- _Work item_: Copy the text of all the records below word for word, leaving out the pictures.

- _Input records_:
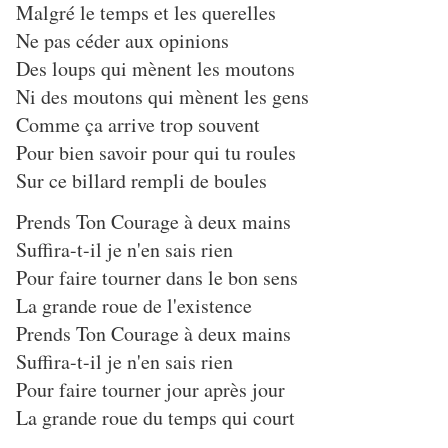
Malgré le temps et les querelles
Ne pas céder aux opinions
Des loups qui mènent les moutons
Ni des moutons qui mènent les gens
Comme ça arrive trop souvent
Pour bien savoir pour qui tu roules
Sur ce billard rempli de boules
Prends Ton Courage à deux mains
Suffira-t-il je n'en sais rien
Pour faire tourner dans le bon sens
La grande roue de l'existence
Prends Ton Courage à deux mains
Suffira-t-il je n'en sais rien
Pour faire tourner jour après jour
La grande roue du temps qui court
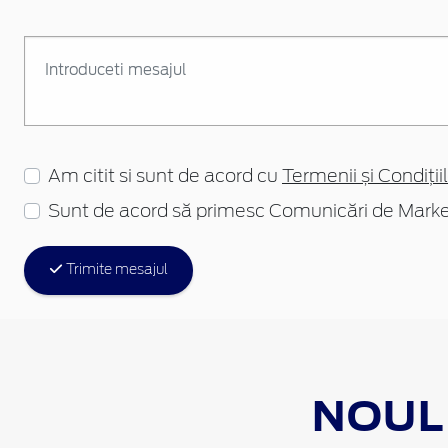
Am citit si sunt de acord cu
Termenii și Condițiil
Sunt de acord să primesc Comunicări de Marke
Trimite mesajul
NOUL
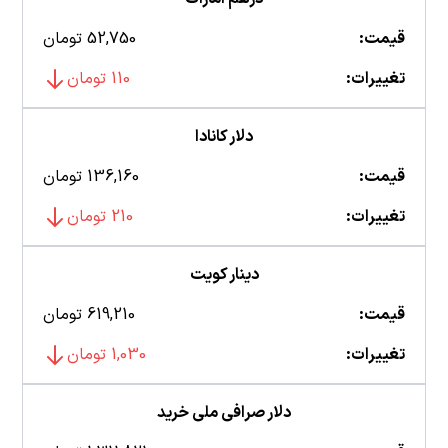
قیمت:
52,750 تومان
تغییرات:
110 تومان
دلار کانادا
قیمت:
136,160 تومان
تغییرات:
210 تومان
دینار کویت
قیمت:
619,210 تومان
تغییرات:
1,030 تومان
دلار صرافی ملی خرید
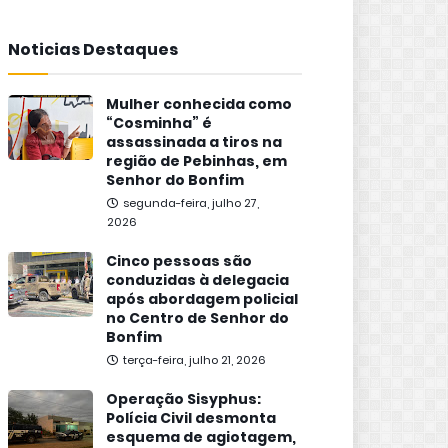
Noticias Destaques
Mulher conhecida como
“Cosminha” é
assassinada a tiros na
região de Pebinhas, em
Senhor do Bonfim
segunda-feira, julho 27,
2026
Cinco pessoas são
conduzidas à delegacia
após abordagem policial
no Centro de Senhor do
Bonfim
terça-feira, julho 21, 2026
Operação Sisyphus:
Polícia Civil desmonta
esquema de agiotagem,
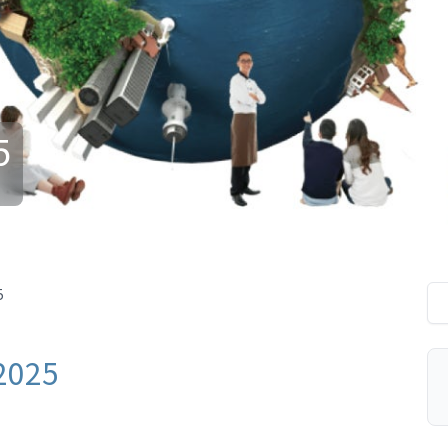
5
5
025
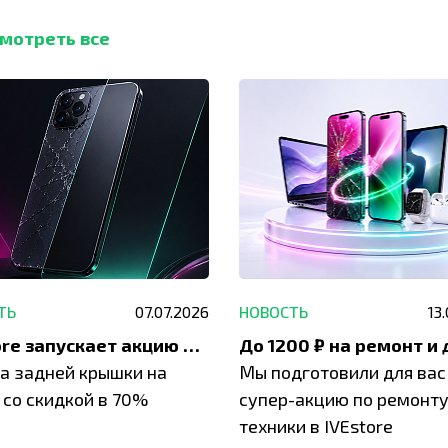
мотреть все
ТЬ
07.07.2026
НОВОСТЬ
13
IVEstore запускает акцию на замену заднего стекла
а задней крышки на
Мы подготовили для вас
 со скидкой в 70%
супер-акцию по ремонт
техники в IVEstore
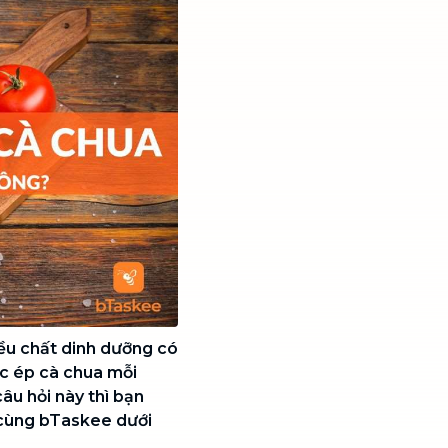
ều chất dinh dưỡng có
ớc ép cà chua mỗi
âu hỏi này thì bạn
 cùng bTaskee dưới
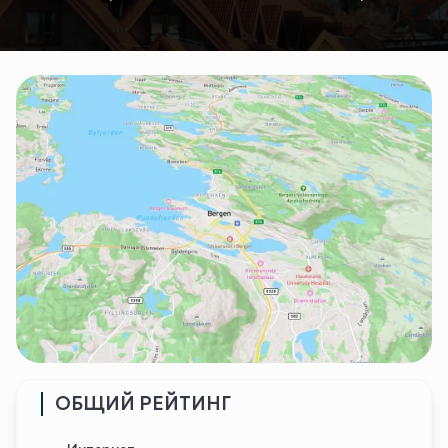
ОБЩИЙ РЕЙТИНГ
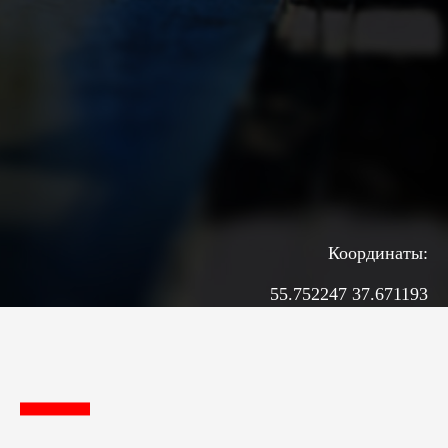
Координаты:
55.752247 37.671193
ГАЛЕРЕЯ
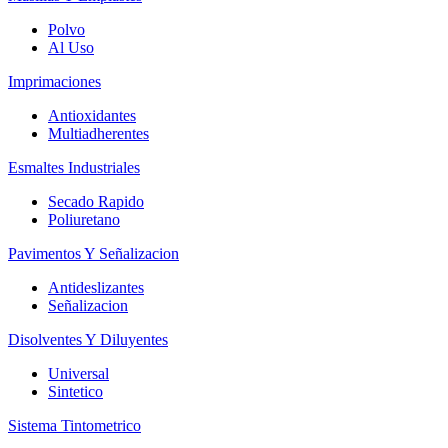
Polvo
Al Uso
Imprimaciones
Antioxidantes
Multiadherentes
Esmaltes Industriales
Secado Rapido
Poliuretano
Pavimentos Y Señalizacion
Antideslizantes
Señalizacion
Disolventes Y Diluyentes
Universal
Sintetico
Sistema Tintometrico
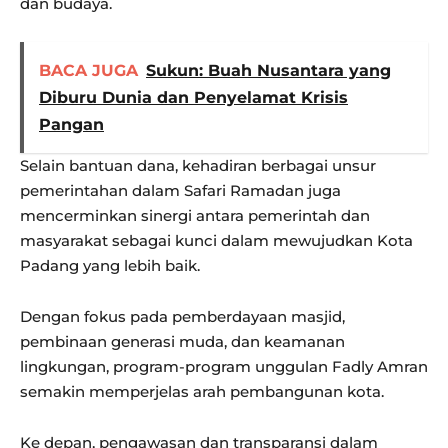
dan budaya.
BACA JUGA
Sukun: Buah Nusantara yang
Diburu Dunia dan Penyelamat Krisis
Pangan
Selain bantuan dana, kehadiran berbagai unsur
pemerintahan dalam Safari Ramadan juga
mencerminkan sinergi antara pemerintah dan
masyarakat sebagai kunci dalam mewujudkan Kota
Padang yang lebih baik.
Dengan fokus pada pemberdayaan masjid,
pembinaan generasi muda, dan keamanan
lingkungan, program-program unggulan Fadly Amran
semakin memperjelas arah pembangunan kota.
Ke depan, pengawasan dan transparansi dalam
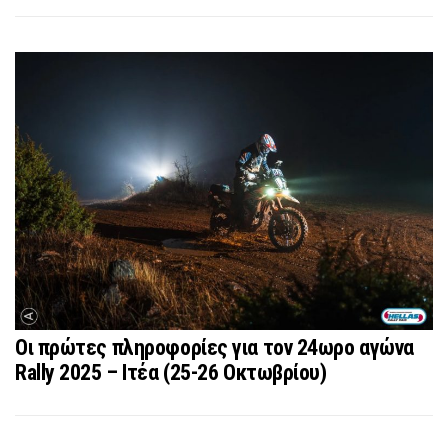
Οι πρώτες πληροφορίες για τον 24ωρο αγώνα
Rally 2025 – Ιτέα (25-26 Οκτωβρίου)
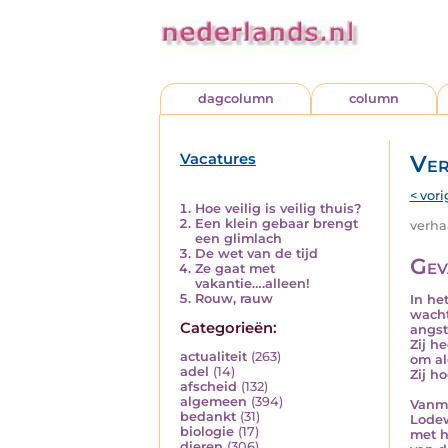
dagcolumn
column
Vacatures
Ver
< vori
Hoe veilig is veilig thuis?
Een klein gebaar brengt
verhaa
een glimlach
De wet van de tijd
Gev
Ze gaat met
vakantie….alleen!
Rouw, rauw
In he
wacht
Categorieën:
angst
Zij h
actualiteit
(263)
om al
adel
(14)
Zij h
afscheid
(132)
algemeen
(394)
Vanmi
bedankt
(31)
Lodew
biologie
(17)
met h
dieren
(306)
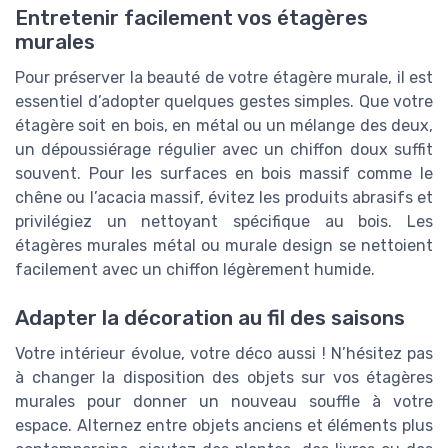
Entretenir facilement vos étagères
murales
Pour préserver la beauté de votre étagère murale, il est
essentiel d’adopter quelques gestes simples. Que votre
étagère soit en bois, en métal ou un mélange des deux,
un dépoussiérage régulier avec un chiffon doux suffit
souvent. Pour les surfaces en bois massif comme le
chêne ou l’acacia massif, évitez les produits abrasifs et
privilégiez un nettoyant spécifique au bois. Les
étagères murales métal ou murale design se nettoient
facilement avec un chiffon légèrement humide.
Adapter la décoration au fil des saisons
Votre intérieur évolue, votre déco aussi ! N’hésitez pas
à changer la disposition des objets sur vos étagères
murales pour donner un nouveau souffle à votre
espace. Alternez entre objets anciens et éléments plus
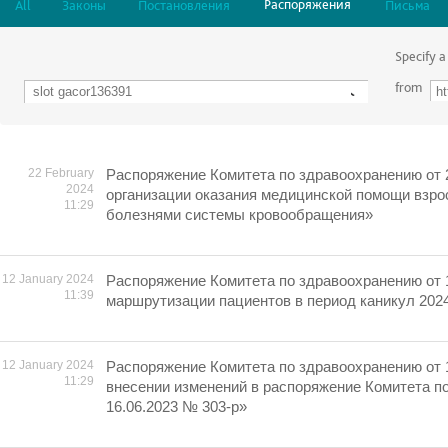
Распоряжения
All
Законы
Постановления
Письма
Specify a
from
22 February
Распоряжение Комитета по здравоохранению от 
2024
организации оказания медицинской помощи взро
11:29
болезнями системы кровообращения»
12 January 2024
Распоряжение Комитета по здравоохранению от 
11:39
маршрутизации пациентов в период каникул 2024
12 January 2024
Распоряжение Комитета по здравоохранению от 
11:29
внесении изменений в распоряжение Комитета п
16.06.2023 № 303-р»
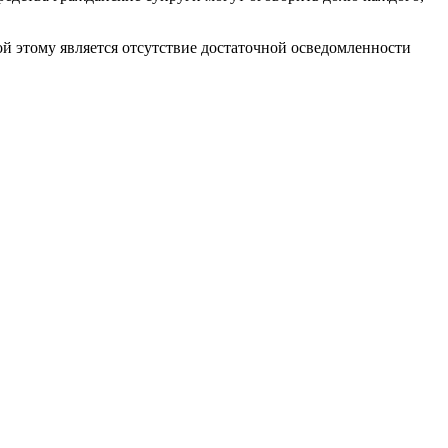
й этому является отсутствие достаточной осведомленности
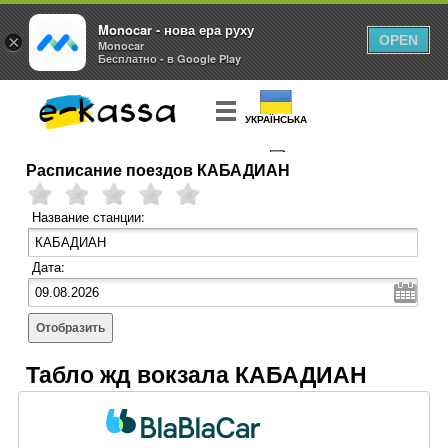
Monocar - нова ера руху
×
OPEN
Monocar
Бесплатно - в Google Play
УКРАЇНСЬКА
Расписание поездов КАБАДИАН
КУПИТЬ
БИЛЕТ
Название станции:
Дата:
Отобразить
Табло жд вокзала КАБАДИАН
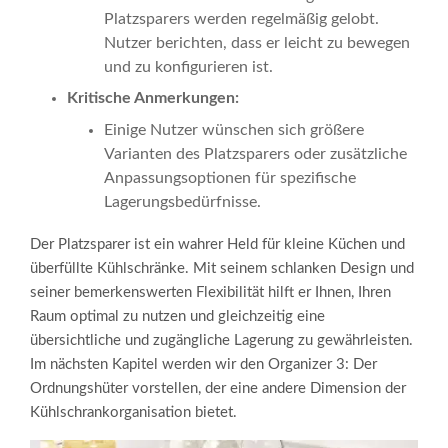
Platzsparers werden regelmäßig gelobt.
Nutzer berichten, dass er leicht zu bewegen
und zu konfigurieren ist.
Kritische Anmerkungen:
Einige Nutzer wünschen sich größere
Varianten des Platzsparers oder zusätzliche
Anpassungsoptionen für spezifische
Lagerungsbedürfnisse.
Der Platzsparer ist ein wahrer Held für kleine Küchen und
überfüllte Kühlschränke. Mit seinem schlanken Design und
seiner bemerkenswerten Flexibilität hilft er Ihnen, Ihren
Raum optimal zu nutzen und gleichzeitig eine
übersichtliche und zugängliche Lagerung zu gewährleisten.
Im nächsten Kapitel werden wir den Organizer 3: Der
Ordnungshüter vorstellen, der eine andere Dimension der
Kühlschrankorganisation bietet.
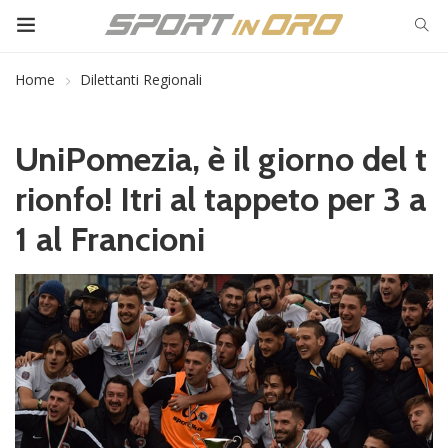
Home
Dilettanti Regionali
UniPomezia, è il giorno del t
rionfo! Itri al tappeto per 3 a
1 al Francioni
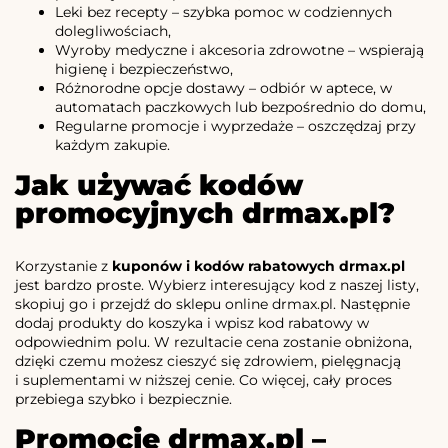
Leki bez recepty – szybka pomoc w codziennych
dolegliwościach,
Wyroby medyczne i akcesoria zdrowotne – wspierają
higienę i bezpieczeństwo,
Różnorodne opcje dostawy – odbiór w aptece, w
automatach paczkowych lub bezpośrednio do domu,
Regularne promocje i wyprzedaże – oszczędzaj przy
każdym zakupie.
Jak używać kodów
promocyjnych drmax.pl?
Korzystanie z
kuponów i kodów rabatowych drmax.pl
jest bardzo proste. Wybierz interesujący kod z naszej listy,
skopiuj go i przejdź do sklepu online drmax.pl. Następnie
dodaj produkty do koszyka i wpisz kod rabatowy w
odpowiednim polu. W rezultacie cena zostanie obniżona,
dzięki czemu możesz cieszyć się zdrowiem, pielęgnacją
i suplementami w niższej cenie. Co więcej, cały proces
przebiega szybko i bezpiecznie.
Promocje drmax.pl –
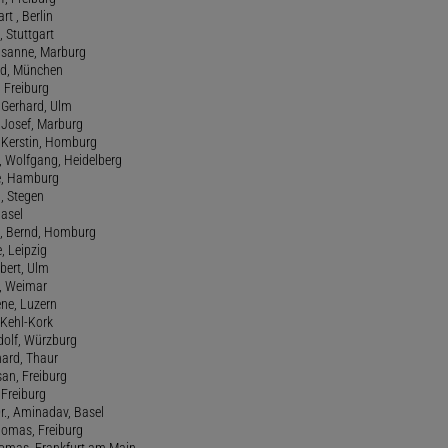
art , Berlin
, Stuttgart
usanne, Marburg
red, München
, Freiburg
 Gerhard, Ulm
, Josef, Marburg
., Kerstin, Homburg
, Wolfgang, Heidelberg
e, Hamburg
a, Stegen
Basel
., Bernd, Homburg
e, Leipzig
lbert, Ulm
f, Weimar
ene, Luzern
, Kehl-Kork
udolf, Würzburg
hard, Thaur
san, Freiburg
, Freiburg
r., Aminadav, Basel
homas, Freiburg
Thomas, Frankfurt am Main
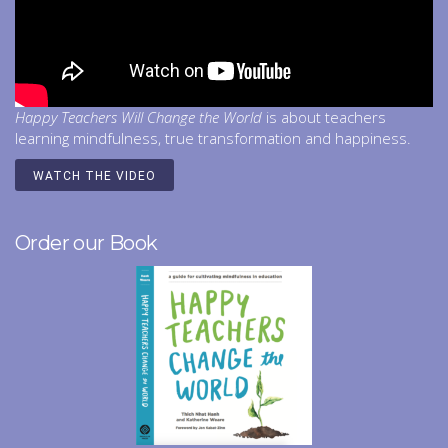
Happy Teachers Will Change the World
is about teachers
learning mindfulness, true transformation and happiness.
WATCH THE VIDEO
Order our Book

- _Solution to this exercise_:
Malgré le temps et les querelles
Ne pas céder aux opinions
Des loups qui mènent les moutons
Ni des moutons qui mènent les gens
Comme ça arrive trop souvent
Pour bien savoir pour qui tu roules
Sur ce billard rempli de boules
Prends Ton Courage à deux mains
Suffira-t-il je n'en sais rien
Pour faire tourner dans le bon sens
La grande roue de l'existence
Prends Ton Courage à deux mains
Suffira-t-il je n'en sais rien
Pour faire tourner jour après jour
La grande roue du temps qui court
Am citit si sunt de acord cu
Termenii și Condițiil
Sunt de acord să primesc Comunicări de Marke
Trimite mesajul
NOUL
قیمت:
52,750 تومان
تغییرات:
110 تومان
دلار کانادا
قیمت:
136,160 تومان
تغییرات:
210 تومان
دینار کویت
قیمت:
619,210 تومان
تغییرات:
1,030 تومان
دلار صرافی ملی خرید
Noticias Destaques
Mulher conhecida como
“Cosminha” é
assassinada a tiros na
região de Pebinhas, em
Senhor do Bonfim
segunda-feira, julho 27,
2026
Cinco pessoas são
conduzidas à delegacia
após abordagem policial
no Centro de Senhor do
Bonfim
terça-feira, julho 21, 2026
Operação Sisyphus:
Polícia Civil desmonta
esquema de agiotagem,
5
5
025
мотреть все
ТЬ
07.07.2026
НОВОСТЬ
13
IVEstore запускает акцию на замену заднего стекла
а задней крышки на
Мы подготовили для вас
 со скидкой в 70%
супер-акцию по ремонт
техники в IVEstore
ều chất dinh dưỡng có
ớc ép cà chua mỗi
âu hỏi này thì bạn
 cùng bTaskee dưới
ОБЩИЙ РЕЙТИНГ
Координаты:
55.752247 37.671193
ГАЛЕРЕЯ
Polvo
Al Uso
Imprimaciones
Antioxidantes
Multiadherentes
Esmaltes Industriales
Secado Rapido
Poliuretano
Pavimentos Y Señalizacion
Antideslizantes
Señalizacion
Disolventes Y Diluyentes
Universal
Sintetico
Sistema Tintometrico
dan budaya.
BACA JUGA
Sukun: Buah Nusantara yang
Diburu Dunia dan Penyelamat Krisis
Pangan
Selain bantuan dana, kehadiran berbagai unsur
pemerintahan dalam Safari Ramadan juga
mencerminkan sinergi antara pemerintah dan
masyarakat sebagai kunci dalam mewujudkan Kota
Padang yang lebih baik.
Dengan fokus pada pemberdayaan masjid,
pembinaan generasi muda, dan keamanan
lingkungan, program-program unggulan Fadly Amran
semakin memperjelas arah pembangunan kota.
Ke depan, pengawasan dan transparansi dalam
Οι πρώτες πληροφορίες για τον 24ωρο αγώνα
Rally 2025 – Ιτέα (25-26 Οκτωβρίου)
dagcolumn
column
Vacatures
Ver
< vori
Hoe veilig is veilig thuis?
Een klein gebaar brengt
verhaa
een glimlach
De wet van de tijd
Gev
Ze gaat met
vakantie….alleen!
Rouw, rauw
In he
wacht
Categorieën:
angst
Zij h
actualiteit
(263)
om al
adel
(14)
Zij h
afscheid
(132)
algemeen
(394)
Vanmi
bedankt
(31)
Lodew
biologie
(17)
met h
dieren
(306)
Entretenir facilement vos étagères
murales
Pour préserver la beauté de votre étagère murale, il est
essentiel d’adopter quelques gestes simples. Que votre
étagère soit en bois, en métal ou un mélange des deux,
un dépoussiérage régulier avec un chiffon doux suffit
souvent. Pour les surfaces en bois massif comme le
chêne ou l’acacia massif, évitez les produits abrasifs et
privilégiez un nettoyant spécifique au bois. Les
étagères murales métal ou murale design se nettoient
facilement avec un chiffon légèrement humide.
Adapter la décoration au fil des saisons
Votre intérieur évolue, votre déco aussi ! N’hésitez pas
à changer la disposition des objets sur vos étagères
murales pour donner un nouveau souffle à votre
espace. Alternez entre objets anciens et éléments plus
Распоряжения
All
Законы
Постановления
Письма
Specify a
from
22 February
Распоряжение Комитета по здравоохранению от 
2024
организации оказания медицинской помощи взро
11:29
болезнями системы кровообращения»
12 January 2024
Распоряжение Комитета по здравоохранению от 
11:39
маршрутизации пациентов в период каникул 2024
12 January 2024
Распоряжение Комитета по здравоохранению от 
11:29
внесении изменений в распоряжение Комитета п
16.06.2023 № 303-р»
й этому является отсутствие достаточной осведомленности
Monocar - нова ера руху
×
OPEN
Monocar
Бесплатно - в Google Play
УКРАЇНСЬКА
Расписание поездов КАБАДИАН
КУПИТЬ
БИЛЕТ
Название станции:
Дата:
Отобразить
Табло жд вокзала КАБАДИАН
Platzsparers werden regelmäßig gelobt.
Nutzer berichten, dass er leicht zu bewegen
und zu konfigurieren ist.
Kritische Anmerkungen:
Einige Nutzer wünschen sich größere
Varianten des Platzsparers oder zusätzliche
Anpassungsoptionen für spezifische
Lagerungsbedürfnisse.
Der Platzsparer ist ein wahrer Held für kleine Küchen und
überfüllte Kühlschränke. Mit seinem schlanken Design und
seiner bemerkenswerten Flexibilität hilft er Ihnen, Ihren
Raum optimal zu nutzen und gleichzeitig eine
übersichtliche und zugängliche Lagerung zu gewährleisten.
Im nächsten Kapitel werden wir den Organizer 3: Der
Ordnungshüter vorstellen, der eine andere Dimension der
Kühlschrankorganisation bietet.
Home
Dilettanti Regionali
UniPomezia, è il giorno del t
rionfo! Itri al tappeto per 3 a
1 al Francioni
Leki bez recepty – szybka pomoc w codziennych
dolegliwościach,
Wyroby medyczne i akcesoria zdrowotne – wspierają
higienę i bezpieczeństwo,
Różnorodne opcje dostawy – odbiór w aptece, w
automatach paczkowych lub bezpośrednio do domu,
Regularne promocje i wyprzedaże – oszczędzaj przy
każdym zakupie.
Jak używać kodów
promocyjnych drmax.pl?
Korzystanie z
kuponów i kodów rabatowych drmax.pl
jest bardzo proste. Wybierz interesujący kod z naszej listy,
skopiuj go i przejdź do sklepu online drmax.pl. Następnie
dodaj produkty do koszyka i wpisz kod rabatowy w
odpowiednim polu. W rezultacie cena zostanie obniżona,
dzięki czemu możesz cieszyć się zdrowiem, pielęgnacją
i suplementami w niższej cenie. Co więcej, cały proces
przebiega szybko i bezpiecznie.
Promocje drmax.pl –
art , Berlin
, Stuttgart
usanne, Marburg
red, München
, Freiburg
 Gerhard, Ulm
, Josef, Marburg
., Kerstin, Homburg
, Wolfgang, Heidelberg
e, Hamburg
a, Stegen
Basel
., Bernd, Homburg
e, Leipzig
lbert, Ulm
f, Weimar
ene, Luzern
, Kehl-Kork
udolf, Würzburg
hard, Thaur
san, Freiburg
, Freiburg
r., Aminadav, Basel
homas, Freiburg
Thomas, Frankfurt am Main
Happy Teachers Will Change the World
is about teachers
learning mindfulness, true transformation and happiness.
WATCH THE VIDEO
Order our Book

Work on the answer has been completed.